━━ EXCERPTED TEXT ━━

# Cheap UPS required



## Anirudha Sharma (Dec 2, 2019)

Guys , I have antec vp650 Power supply, GTX 1080 , ryzen 1200, 16 gb ram, 24 inch monitor.. Assume nothing is overclocked. Also have a su kam cosmic inverter. In case of power outage, my pc reboots everytime..

I need to buy a UPS for just a singular purpose , i.e to keep my pc from rebooting during the time inverter takes the charge.


----------



## whitestar_999 (Dec 2, 2019)

No cheap ups,your pc needs at least a 1kva ups which costs at least ~4k. APC 1100VA is a good option but it costs ~5.5k. It may also be your psu if your pc can successfully run on inverter after reboot as it is not that good anyway.Corsair CX650 costs ~5.3k. Check if your inverter has a ups/inverter selection switch & it is set to ups,if not then set it to ups & see if it helps.


----------



## Nerevarine (Dec 2, 2019)

Yeah, have similar config, my pc used to restart too when i had 600va and later a crappy 1.1 kva ups.. Get a APC 1100va ups. that seems to have fixed my problem.

ryzen 1200 with a GTX 1080..

excuse me wtf ? I thought I was undercutting it..


----------



## Anirudha Sharma (Dec 3, 2019)

My inverter don't have ANY button. 
"It may also be your psu if your pc can successfully run on inverter after reboot as it is not that good anyway. " I totally  didn't understood this line..

So I have to buy a apc 1100 va ups for my system, and no cheap option..  Please suggest me a few good models with good service in India. 

"ryzen 1200 with a GTX 1080.." lol..  I only use it for gaming and my processor overclocks to 4 ghz.. It is barely enough for now


----------



## whitestar_999 (Dec 3, 2019)

━━━
━━ PROVIDED ENTRIES ━━

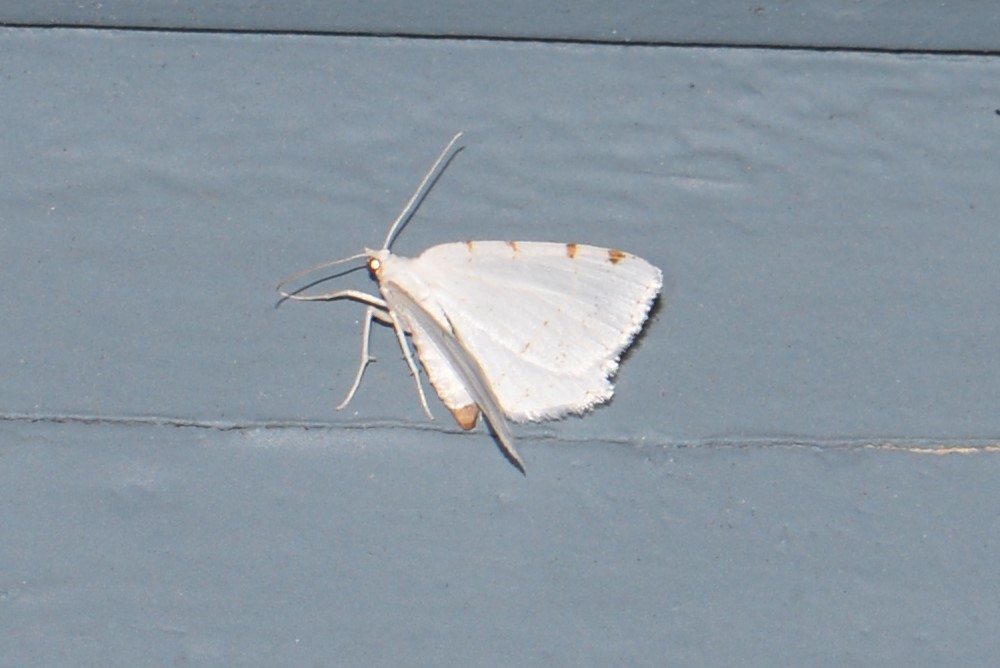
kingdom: Animalia
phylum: Arthropoda
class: Insecta
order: Lepidoptera
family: Geometridae
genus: Macaria
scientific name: Macaria pustularia
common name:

━━━

PROBLEMS AND TASKS ::
A. In the forum thread, list each hardware item named in the first sentence of the opening post.
B. Arrange the part of the entries that opens with the line containing "order: Lepidoptera" and closes with the final line of the entries as a Markdown table with the columns Row and Line.
The forum thread and the entries were taken from unrelated sources.

PER-TASK OUTPUTS ::
A.
- antec vp650 Power supply
- GTX 1080
- ryzen 1200
- 16 gb ram
- 24 inch monitor

B.
| Row | Line |
|---|---|
| 1 | order: Lepidoptera |
| 2 | family: Geometridae |
| 3 | genus: Macaria |
| 4 | scientific name: Macaria pustularia |
| 5 | common name: |